In North Carolina alone, there are more than 813 million poultry and 9.3 million pigs. Animals in factory farms – and the surrounding local communities -- are inherently vulnerable in the event of disasters.
The probabilistic analysis of predicting hurricanes generally allows only 2-3 days’ notice, making mass-scale evacuations of farm animals logistically impossible.
The animal casualties caused by Hurricane Florence already exceed the death tolls of Hurricane Matthew in 2016, where 1.8 million poultry and 2,800 pigs died.
Factory farming is the largest source of animal cruelty in the world, with pigs and chickens among the most intensively farmed animals on the planet.
Pigs are highly intelligent and social animals that suffer enormously in confinement.

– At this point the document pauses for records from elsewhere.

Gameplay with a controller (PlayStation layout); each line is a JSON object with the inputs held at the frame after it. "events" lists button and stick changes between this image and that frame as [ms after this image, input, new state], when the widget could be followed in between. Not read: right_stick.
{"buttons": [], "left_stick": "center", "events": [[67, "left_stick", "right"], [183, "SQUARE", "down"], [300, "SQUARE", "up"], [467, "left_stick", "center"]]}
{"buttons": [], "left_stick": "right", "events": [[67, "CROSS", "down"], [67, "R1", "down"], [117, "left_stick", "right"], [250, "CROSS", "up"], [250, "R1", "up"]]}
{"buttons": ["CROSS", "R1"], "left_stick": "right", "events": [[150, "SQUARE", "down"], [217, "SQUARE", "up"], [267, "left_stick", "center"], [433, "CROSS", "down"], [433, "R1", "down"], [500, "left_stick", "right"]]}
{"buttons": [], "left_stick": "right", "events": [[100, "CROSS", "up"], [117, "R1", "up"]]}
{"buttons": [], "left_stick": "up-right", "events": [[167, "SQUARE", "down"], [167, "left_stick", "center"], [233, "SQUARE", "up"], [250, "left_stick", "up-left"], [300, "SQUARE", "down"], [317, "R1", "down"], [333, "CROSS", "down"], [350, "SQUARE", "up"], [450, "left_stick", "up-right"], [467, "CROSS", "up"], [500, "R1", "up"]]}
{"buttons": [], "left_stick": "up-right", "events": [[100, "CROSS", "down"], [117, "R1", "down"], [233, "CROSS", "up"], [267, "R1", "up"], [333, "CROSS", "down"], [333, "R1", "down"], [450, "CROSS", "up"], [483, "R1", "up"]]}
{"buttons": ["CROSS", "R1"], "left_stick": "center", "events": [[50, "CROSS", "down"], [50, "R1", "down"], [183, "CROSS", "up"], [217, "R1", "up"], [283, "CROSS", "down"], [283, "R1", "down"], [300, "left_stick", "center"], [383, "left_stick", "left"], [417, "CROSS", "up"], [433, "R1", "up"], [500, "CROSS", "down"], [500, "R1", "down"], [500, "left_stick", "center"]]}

Chickens are the world’s most farmed land animal, with some 60 billion chickens being reared for meat every year –2/3 of these in intensive farming operations. And meat consumption is only increasing; the average amount of consumed per person globally has nearly doubled in the past 50 years.
We're also advising governments on disaster planning. Preventative measures to counteract flooding risk include raising farm floors above ground, digging small canals around farms and zoning measures to encourage the placement of farms in less vulnerable areas.
The public has the power to help vulnerable farm animals in future disasters – by joining us in calling for an end to factory farming and by choosing to eat meat less often and to choose higher welfare options.
Producers need to treat animals as more than cogs in a machine and to incorporate animal lives into their disaster risk reduction measures.